# Video: Finding the Range of an Absolute Value Function from the Graph

Find the range of the function 𝑓(𝑥) = |−2𝑥 − 2|.

01:12

### Video Transcript

Find the range of the function 𝑓 of 𝑥 is equal to the absolute value of negative two 𝑥 minus two.

Now, we’ve actually been given the graph of this function of the absolute value of negative two 𝑥 minus two. And that’s really helpful because we can find the range of a function from its graph. Now, we begin by recalling what we mean by the range of a function. It’s the complete set of all possible resulting values of the dependent variable — that’s often 𝑦, but here we’re calling it 𝑓 of 𝑥 — after we’ve substituted the domain.
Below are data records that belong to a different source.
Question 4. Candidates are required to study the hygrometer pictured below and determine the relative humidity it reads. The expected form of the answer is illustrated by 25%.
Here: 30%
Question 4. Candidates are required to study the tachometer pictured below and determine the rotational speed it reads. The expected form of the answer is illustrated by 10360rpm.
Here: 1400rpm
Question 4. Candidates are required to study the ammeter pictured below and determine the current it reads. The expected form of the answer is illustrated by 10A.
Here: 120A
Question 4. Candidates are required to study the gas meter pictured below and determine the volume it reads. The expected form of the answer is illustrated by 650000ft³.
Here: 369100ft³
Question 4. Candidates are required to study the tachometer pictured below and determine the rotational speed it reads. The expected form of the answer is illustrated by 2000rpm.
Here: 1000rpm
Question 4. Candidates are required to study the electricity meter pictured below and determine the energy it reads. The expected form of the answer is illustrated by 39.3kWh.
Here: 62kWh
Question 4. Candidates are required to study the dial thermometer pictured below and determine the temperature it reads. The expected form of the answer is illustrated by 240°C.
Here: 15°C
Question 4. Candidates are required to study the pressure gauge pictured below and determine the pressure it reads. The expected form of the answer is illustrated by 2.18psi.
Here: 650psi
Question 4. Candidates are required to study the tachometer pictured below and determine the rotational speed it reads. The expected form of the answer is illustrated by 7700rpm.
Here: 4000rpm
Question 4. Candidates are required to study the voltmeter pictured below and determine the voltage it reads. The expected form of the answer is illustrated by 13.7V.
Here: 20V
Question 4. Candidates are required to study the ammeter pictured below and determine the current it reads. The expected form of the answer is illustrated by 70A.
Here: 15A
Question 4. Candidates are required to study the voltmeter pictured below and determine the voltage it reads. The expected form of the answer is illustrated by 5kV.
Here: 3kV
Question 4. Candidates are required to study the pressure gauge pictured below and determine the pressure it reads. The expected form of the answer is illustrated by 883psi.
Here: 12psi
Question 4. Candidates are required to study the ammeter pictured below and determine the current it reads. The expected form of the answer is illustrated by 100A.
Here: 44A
Now, the domain of an absolute value function is simply all real values of 𝑥.

We see when we substitute in all real values of 𝑥 to our function, we get the graph shown. In this case, we see the smallest resulting value of 𝑦 is zero. The arrows show us that the values of 𝑦 continue to grow up to positive ∞. We can say then that for the function 𝑦 is equal to the absolute value of negative two 𝑥 minus two, 𝑦 must be greater than or equal to zero and less than ∞. And so we found the range of our function. It’s greater than or equal to zero and less than ∞.